Exercise goal
In the records that follow, find each line with "Nueva" and pull it out.

══ Input for this task ══

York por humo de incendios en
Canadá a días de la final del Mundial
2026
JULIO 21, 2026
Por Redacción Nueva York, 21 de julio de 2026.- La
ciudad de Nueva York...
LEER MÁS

═══

Solution for this exercise
Por Redacción Nueva York, 21 de julio de 2026.- La
ciudad de Nueva York...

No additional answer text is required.